== Study material
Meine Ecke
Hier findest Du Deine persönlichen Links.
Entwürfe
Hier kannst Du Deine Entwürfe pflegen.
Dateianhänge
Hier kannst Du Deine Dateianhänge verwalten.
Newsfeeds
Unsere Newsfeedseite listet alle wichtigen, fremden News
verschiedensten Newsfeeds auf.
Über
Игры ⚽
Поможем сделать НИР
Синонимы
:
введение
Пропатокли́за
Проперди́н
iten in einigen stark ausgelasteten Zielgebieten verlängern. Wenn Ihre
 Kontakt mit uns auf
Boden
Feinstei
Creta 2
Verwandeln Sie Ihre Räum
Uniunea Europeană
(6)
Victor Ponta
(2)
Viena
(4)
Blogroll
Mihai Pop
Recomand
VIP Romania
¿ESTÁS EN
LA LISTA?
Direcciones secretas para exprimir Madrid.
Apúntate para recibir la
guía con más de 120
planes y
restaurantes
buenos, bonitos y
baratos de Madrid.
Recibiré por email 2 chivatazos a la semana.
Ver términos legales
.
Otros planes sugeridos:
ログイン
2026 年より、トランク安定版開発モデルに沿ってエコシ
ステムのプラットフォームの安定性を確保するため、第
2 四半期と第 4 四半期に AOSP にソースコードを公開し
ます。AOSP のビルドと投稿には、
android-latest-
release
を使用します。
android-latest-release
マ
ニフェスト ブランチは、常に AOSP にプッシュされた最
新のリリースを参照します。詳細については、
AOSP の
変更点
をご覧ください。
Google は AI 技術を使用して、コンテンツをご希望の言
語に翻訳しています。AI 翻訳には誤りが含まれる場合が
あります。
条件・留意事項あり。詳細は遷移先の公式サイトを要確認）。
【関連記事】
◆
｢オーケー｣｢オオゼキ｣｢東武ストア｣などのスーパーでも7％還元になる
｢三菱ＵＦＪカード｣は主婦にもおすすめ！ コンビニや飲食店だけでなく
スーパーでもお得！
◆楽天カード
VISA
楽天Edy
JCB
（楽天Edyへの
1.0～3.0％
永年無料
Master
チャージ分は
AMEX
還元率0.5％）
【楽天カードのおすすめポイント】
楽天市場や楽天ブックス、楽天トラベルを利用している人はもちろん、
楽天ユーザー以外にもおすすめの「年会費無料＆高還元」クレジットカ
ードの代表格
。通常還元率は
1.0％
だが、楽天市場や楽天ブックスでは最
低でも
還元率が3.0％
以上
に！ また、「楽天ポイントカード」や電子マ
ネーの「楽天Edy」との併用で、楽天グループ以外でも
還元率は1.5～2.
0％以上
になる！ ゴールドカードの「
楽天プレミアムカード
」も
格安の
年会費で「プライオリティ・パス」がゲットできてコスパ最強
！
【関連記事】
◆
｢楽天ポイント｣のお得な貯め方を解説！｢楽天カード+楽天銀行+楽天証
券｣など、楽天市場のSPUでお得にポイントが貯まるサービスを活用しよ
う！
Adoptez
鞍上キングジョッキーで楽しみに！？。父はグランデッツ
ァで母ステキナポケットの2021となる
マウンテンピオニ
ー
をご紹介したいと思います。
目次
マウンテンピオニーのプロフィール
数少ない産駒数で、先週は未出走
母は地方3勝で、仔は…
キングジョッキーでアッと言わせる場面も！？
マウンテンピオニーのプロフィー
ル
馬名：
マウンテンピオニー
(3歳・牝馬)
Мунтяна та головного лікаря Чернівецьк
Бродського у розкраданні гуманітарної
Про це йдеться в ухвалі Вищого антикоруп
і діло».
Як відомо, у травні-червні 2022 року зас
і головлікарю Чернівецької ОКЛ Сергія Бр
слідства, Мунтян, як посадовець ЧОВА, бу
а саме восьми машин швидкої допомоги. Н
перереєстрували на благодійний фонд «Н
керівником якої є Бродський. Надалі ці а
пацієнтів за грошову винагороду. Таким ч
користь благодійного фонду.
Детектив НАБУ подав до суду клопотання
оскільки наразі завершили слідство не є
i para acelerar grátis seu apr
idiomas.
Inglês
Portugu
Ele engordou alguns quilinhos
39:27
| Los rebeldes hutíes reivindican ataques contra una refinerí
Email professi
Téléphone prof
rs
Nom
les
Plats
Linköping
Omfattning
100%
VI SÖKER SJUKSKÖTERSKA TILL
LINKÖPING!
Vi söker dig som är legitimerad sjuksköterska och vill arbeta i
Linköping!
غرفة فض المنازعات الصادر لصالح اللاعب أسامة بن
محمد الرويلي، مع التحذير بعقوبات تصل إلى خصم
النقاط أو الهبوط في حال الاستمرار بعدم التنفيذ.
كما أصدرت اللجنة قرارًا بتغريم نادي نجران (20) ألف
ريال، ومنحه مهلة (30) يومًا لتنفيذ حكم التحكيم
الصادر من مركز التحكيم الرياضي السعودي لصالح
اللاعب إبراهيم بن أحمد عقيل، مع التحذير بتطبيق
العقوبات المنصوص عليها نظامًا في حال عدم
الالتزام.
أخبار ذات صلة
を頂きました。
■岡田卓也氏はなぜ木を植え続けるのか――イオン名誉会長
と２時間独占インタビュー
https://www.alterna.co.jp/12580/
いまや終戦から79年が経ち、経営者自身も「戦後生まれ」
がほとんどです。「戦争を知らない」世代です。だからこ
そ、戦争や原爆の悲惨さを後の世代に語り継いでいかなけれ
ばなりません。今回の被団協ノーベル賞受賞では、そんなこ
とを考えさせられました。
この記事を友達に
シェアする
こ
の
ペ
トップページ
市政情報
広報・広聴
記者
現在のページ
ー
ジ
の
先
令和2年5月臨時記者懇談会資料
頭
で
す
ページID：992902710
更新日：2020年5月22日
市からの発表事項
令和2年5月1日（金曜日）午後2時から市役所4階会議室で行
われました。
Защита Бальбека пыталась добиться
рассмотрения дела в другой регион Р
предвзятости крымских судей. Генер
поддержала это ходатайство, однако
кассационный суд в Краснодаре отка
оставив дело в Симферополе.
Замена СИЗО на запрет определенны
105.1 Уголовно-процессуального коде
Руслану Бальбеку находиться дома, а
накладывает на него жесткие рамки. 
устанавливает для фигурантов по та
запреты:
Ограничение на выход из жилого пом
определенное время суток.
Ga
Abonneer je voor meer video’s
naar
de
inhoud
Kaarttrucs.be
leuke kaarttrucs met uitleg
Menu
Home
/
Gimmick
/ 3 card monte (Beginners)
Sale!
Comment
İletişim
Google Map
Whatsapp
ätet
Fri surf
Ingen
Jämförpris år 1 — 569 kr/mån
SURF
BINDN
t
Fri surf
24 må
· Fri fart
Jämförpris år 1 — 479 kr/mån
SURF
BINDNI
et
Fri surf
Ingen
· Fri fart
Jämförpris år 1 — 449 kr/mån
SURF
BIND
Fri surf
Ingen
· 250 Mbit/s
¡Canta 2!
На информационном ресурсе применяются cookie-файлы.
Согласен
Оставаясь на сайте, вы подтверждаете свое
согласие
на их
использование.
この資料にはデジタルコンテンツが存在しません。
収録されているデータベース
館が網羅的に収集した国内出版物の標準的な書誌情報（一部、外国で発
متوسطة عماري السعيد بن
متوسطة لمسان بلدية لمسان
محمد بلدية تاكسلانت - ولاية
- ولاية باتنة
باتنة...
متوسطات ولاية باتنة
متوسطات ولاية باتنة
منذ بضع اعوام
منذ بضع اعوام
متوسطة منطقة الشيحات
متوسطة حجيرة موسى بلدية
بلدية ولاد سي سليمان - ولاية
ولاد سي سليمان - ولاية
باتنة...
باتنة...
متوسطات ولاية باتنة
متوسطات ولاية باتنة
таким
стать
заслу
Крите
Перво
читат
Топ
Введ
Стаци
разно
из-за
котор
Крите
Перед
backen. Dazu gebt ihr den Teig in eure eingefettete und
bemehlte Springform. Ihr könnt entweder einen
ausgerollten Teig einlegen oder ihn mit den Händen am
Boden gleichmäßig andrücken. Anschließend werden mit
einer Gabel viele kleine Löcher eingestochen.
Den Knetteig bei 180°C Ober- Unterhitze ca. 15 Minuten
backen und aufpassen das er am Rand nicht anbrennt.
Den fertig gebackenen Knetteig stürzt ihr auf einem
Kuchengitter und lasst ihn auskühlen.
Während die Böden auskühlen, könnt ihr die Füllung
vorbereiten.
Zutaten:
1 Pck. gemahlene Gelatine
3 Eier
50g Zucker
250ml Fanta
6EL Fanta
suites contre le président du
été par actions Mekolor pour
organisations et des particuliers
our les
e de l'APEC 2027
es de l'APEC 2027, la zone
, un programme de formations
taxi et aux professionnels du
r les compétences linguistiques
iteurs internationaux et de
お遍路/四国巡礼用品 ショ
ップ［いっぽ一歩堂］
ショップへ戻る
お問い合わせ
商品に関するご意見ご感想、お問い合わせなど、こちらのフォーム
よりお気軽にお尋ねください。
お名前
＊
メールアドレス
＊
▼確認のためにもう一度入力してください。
====
Aim of the exercise:
Reproduce only the lines from the top of the material through the one bearing "条件・留意事項あり。詳細は遷移先の公式サイトを要確認）。", each exactly as it stands.

Result of this exercise:
Meine Ecke
Hier findest Du Deine persönlichen Links.
Entwürfe
Hier kannst Du Deine Entwürfe pflegen.
Dateianhänge
Hier kannst Du Deine Dateianhänge verwalten.
Newsfeeds
Unsere Newsfeedseite listet alle wichtigen, fremden News
verschiedensten Newsfeeds auf.
Über
Игры ⚽
Поможем сделать НИР
Синонимы
:
введение
Пропатокли́за
Проперди́н
iten in einigen stark ausgelasteten Zielgebieten verlängern. Wenn Ihre
 Kontakt mit uns auf
Boden
Feinstei
Creta 2
Verwandeln Sie Ihre Räum
Uniunea Europeană
(6)
Victor Ponta
(2)
Viena
(4)
Blogroll
Mihai Pop
Recomand
VIP Romania
¿ESTÁS EN
LA LISTA?
Direcciones secretas para exprimir Madrid.
Apúntate para recibir la
guía con más de 120
planes y
restaurantes
buenos, bonitos y
baratos de Madrid.
Recibiré por email 2 chivatazos a la semana.
Ver términos legales
.
Otros planes sugeridos:
ログイン
2026 年より、トランク安定版開発モデルに沿ってエコシ
ステムのプラットフォームの安定性を確保するため、第
2 四半期と第 4 四半期に AOSP にソースコードを公開し
ます。AOSP のビルドと投稿には、
android-latest-
release
を使用します。
android-latest-release
マ
ニフェスト ブランチは、常に AOSP にプッシュされた最
新のリリースを参照します。詳細については、
AOSP の
変更点
をご覧ください。
Google は AI 技術を使用して、コンテンツをご希望の言
語に翻訳しています。AI 翻訳には誤りが含まれる場合が
あります。
条件・留意事項あり。詳細は遷移先の公式サイトを要確認）。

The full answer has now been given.